PROVIDED DATA:
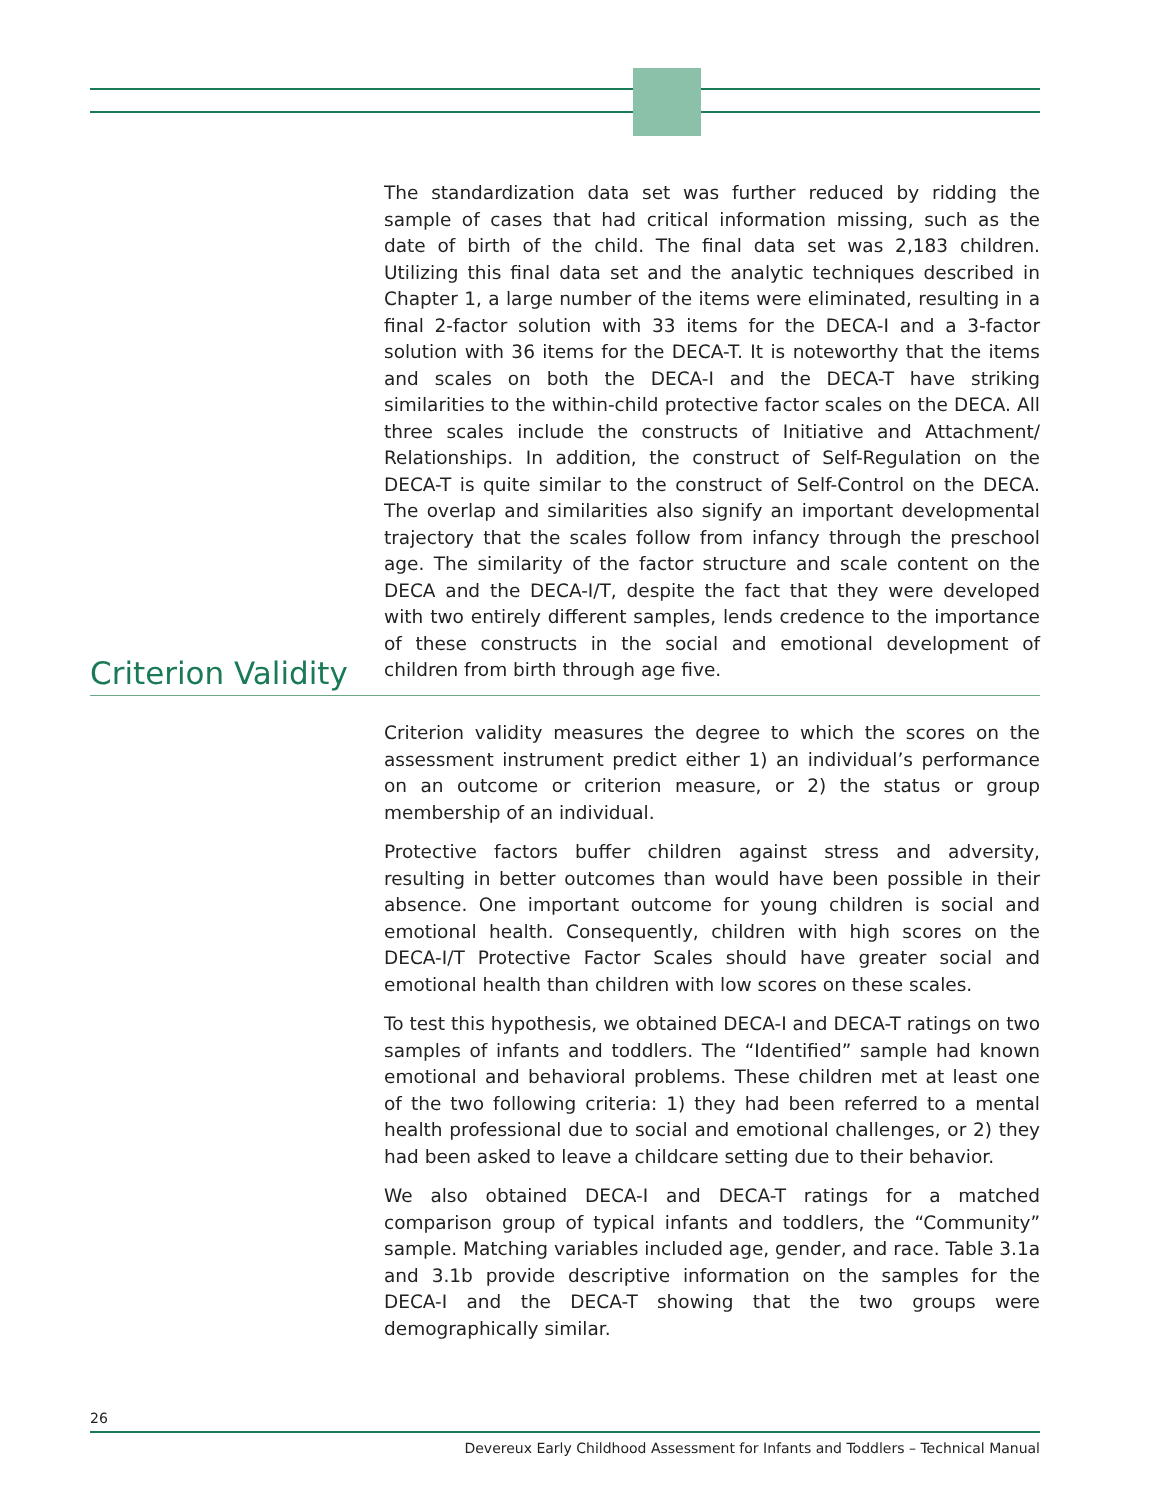The standardization data set was further reduced by ridding the sample of cases that had critical information missing, such as the date of birth of the child. The final data set was 2,183 children. Utilizing this final data set and the analytic techniques described in Chapter 1, a large number of the items were eliminated, resulting in a final 2-factor solution with 33 items for the DECA-I and a 3-factor solution with 36 items for the DECA-T. It is noteworthy that the items and scales on both the DECA-I and the DECA-T have striking similarities to the within-child protective factor scales on the DECA. All three scales include the constructs of Initiative and Attachment/ Relationships. In addition, the construct of Self-Regulation on the DECA-T is quite similar to the construct of Self-Control on the DECA. The overlap and similarities also signify an important developmental trajectory that the scales follow from infancy through the preschool age. The similarity of the factor structure and scale content on the DECA and the DECA-I/T, despite the fact that they were developed with two entirely different samples, lends credence to the importance of these constructs in the social and emotional development of children from birth through age five.
Criterion Validity
Criterion validity measures the degree to which the scores on the assessment instrument predict either 1) an individual’s performance on an outcome or criterion measure, or 2) the status or group membership of an individual.
Protective factors buffer children against stress and adversity, resulting in better outcomes than would have been possible in their absence. One important outcome for young children is social and emotional health. Consequently, children with high scores on the DECA-I/T Protective Factor Scales should have greater social and emotional health than children with low scores on these scales.
To test this hypothesis, we obtained DECA-I and DECA-T ratings on two samples of infants and toddlers. The “Identified” sample had known emotional and behavioral problems. These children met at least one of the two following criteria: 1) they had been referred to a mental health professional due to social and emotional challenges, or 2) they had been asked to leave a childcare setting due to their behavior.
We also obtained DECA-I and DECA-T ratings for a matched comparison group of typical infants and toddlers, the “Community” sample. Matching variables included age, gender, and race. Table 3.1a and 3.1b provide descriptive information on the samples for the DECA-I and the DECA-T showing that the two groups were demographically similar.
26
Devereux Early Childhood Assessment for Infants and Toddlers – Technical Manual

TASK TO COMPLETE:
These entries are to be printed again word for word, except for the pictures.

ANSWER AREA:
The standardization data set was further reduced by ridding the sample of cases that had critical information missing, such as the date of birth of the child. The final data set was 2,183 children. Utilizing this final data set and the analytic techniques described in Chapter 1, a large number of the items were eliminated, resulting in a final 2-factor solution with 33 items for the DECA-I and a 3-factor solution with 36 items for the DECA-T. It is noteworthy that the items and scales on both the DECA-I and the DECA-T have striking similarities to the within-child protective factor scales on the DECA. All three scales include the constructs of Initiative and Attachment/ Relationships. In addition, the construct of Self-Regulation on the DECA-T is quite similar to the construct of Self-Control on the DECA. The overlap and similarities also signify an important developmental trajectory that the scales follow from infancy through the preschool age. The similarity of the factor structure and scale content on the DECA and the DECA-I/T, despite the fact that they were developed with two entirely different samples, lends credence to the importance of these constructs in the social and emotional development of children from birth through age five.
Criterion Validity
Criterion validity measures the degree to which the scores on the assessment instrument predict either 1) an individual’s performance on an outcome or criterion measure, or 2) the status or group membership of an individual.
Protective factors buffer children against stress and adversity, resulting in better outcomes than would have been possible in their absence. One important outcome for young children is social and emotional health. Consequently, children with high scores on the DECA-I/T Protective Factor Scales should have greater social and emotional health than children with low scores on these scales.
To test this hypothesis, we obtained DECA-I and DECA-T ratings on two samples of infants and toddlers. The “Identified” sample had known emotional and behavioral problems. These children met at least one of the two following criteria: 1) they had been referred to a mental health professional due to social and emotional challenges, or 2) they had been asked to leave a childcare setting due to their behavior.
We also obtained DECA-I and DECA-T ratings for a matched comparison group of typical infants and toddlers, the “Community” sample. Matching variables included age, gender, and race. Table 3.1a and 3.1b provide descriptive information on the samples for the DECA-I and the DECA-T showing that the two groups were demographically similar.
26
Devereux Early Childhood Assessment for Infants and Toddlers – Technical Manual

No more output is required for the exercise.